Tuesday, July 2, 2013

What Makes Good News Good?

Anytime I read a lectionary text like this Sunday’s gospel lesson (Luke 10:1-11, 16-20) and see that verses are missing, I want to go and read what has been cut out to see why. Sometimes the missing verses pertain either to a following or preceding story and need to be cut out for the isolated text to make sense. Sometimes the lines that have been left out change the focus of the passage and have been omitted to shape the reading to fit with a theme for a particular Sunday. Sometimes parts of stories deemed less important are skipped over simply because the reading is too long. But, on Sundays like this one, verses are cut out for reasons I can’t (or don’t want to) understand.

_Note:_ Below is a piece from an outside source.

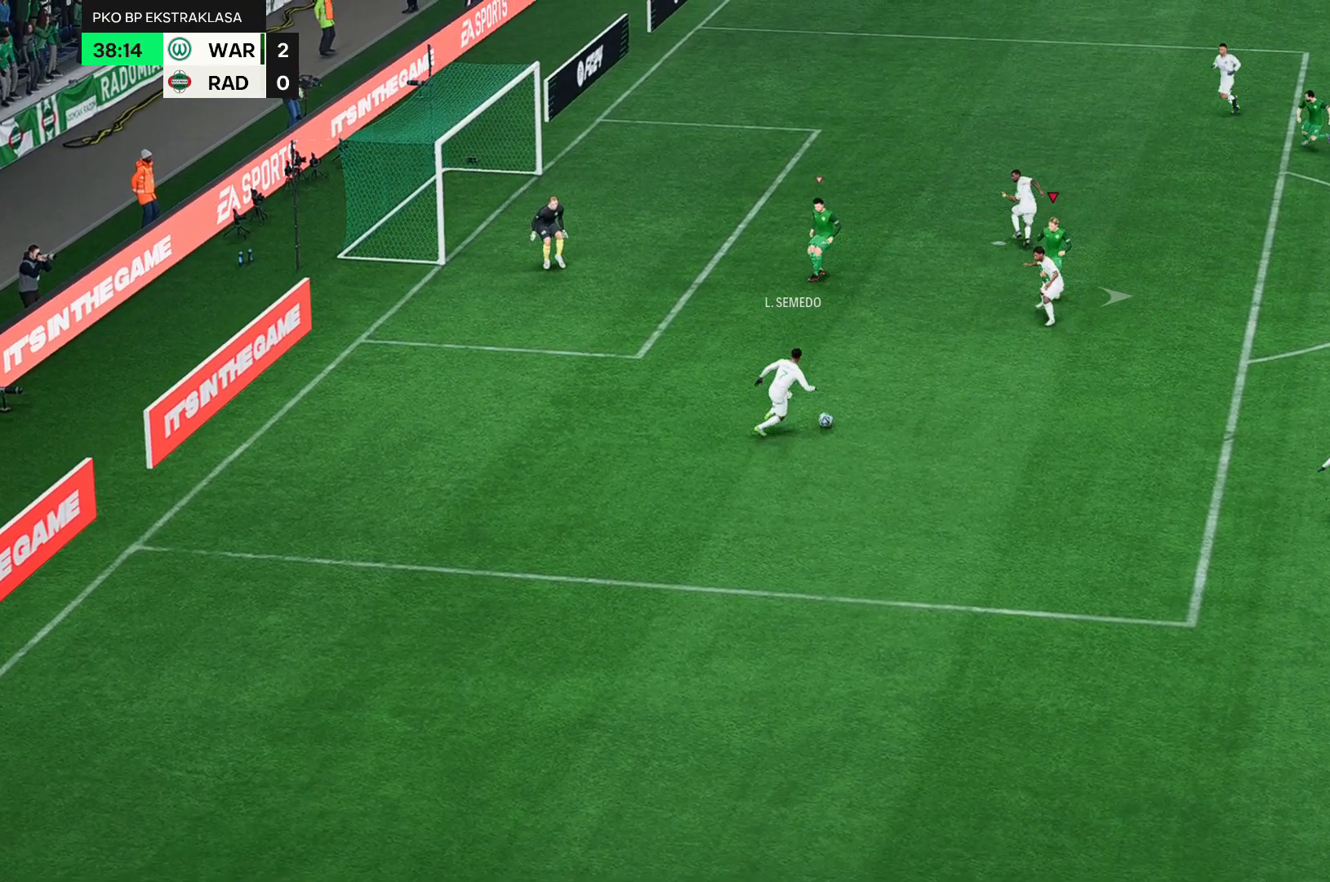
{"buttons": [], "left_stick": "right", "events": []}
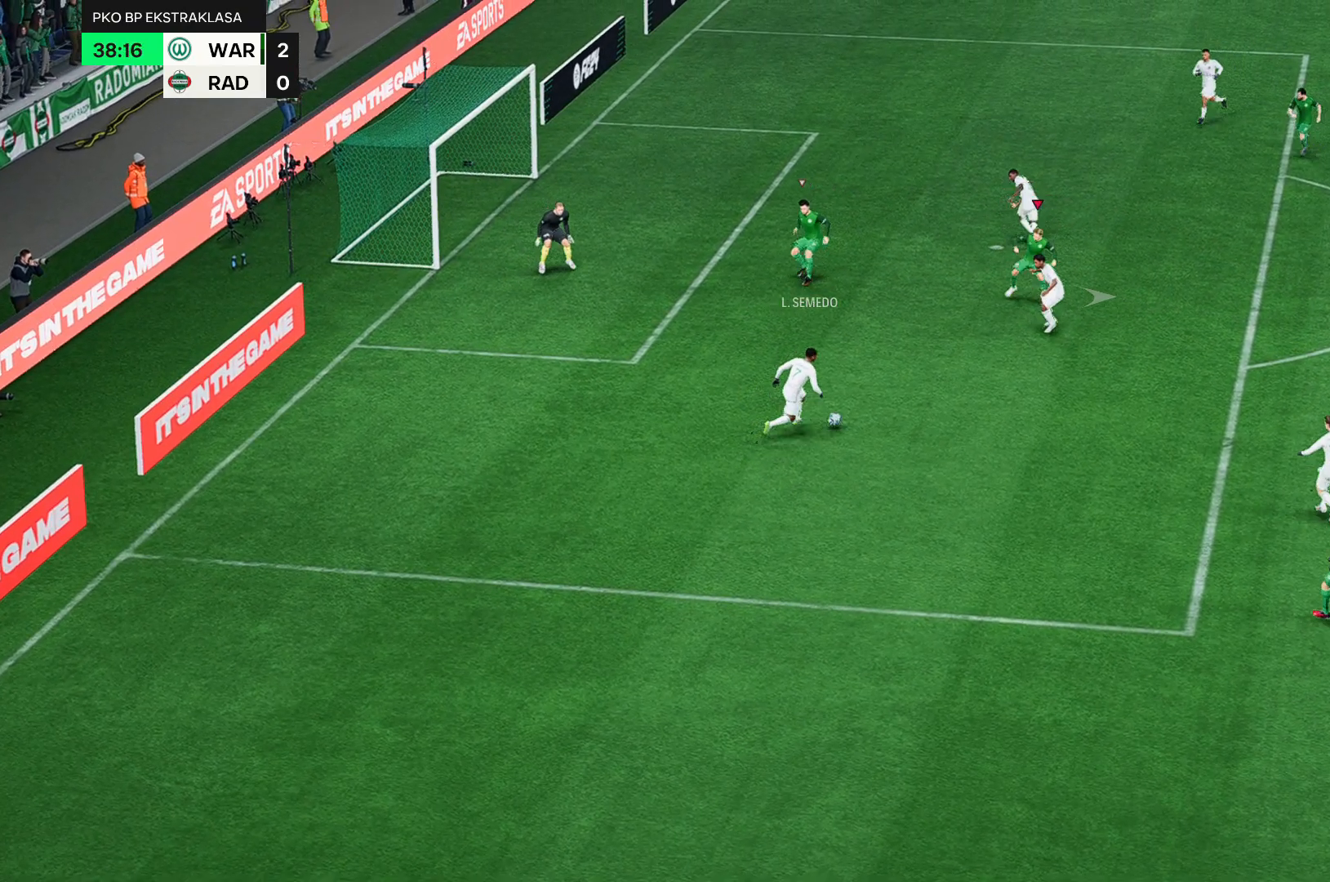
{"buttons": [], "left_stick": "right", "events": []}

            10:12 I tell you, it will be more bearable on that day for Sodom than for that town.
13 “Woe to you, Chorazin! Woe to you, Bethsaida! For if the mighty works done in you had been done in Tyre and Sidon, they would have repented long ago, sitting in sackcloth and ashes. 14 But it will be more bearable in the judgment for Tyre and Sidon than for you. 15 And you, Capernaum, will you be exalted to heaven? You shall be brought down to Hades. (Luke 10:12-15, ESV)

It seems like the lectionary scholars who pieced together the RCL wanted to avoid wagging fingers at a modern Chorazin or Bethsaida. Recently, a friend and parishioner pointed out to me that the RCL often omits the “hard verses” that the 1979 BCP Lectionary included, so I went and looked in the back of my old prayer book. This time, that’s half-right: the BCP readings call for verse 12 (“It will be more bearable…”) but leave out the rest (“Woe to you…”). Still, though, it’s worth asking why the proclamation of woe is skipped this Sunday. Is summer a bad time for congregations to hear about repentance?

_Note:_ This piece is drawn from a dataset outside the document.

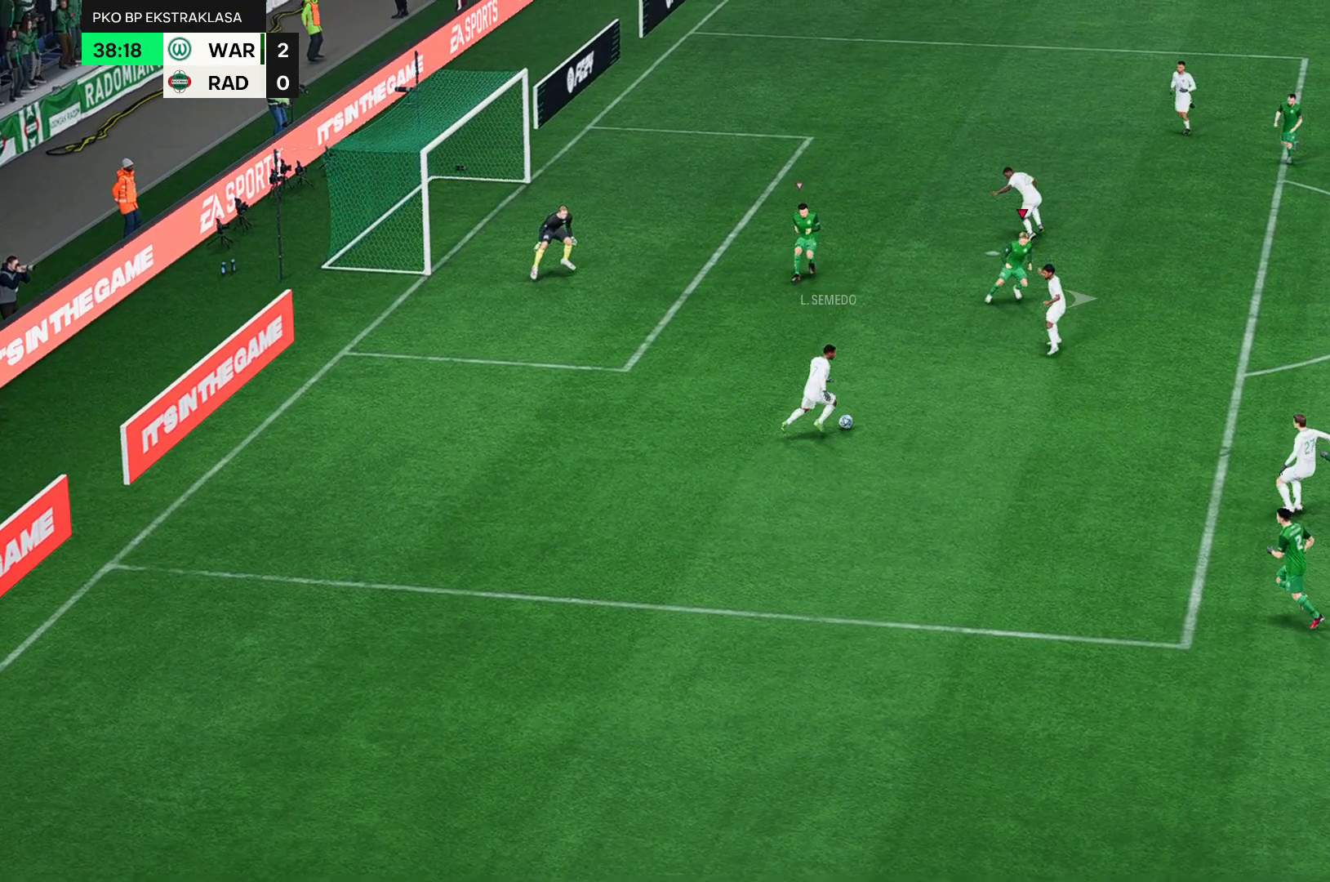
{"buttons": [], "left_stick": "right", "events": []}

Since I was reading around the gospel text for Sunday, I decided to check out the neighboring verses in Isaiah 66. Funny enough, there’s a pattern. On both sides of this rejoicing passage, we read the prophet’s condemnatory words directed toward those who refuse to hear God’s word.

            66:15 “For behold, the Lord will come in fire,
and his chariots like the whirlwind,
to render his anger in fury,
and his rebuke with flames of fire.
16 For by fire will the Lord enter into judgment,
and by his sword, with all flesh;
and those slain by the Lord shall be many. (Isaiah 66:15-16, ESV)

Both passages are set in the context of reward to those who hear God’s word and punishment for those who don’t. The hope expressed to those who turn to God and keep his commandments is delivered in explicit contrast to the destruction prophesied to those who don’t. Jesus makes it clear that those who refuse to hear the words of the seventy whom he sends ahead of him are in trouble—worse even than what happened to Sodom. Isaiah makes it clear that those who make unclean sacrifices will be judged and slain by the Lord himself. Part of what makes the good news good is the promise that bad things are coming to those who are bad.

Until I read the neighboring texts, I wanted to preach a happy sermon. I wanted to focus on the baby who is bounced on its mother’s knees. I wanted to talk about the joy of carrying the kingdom’s message to new towns where it is received gladly. But these accompanying verses make me wonder whether we can preach good news without at least acknowledging the bad.


Is the promise of salvation sweetened by the threat of damnation? That doesn’t sound like grace to me. That’s not something I normally would preach, but maybe I should.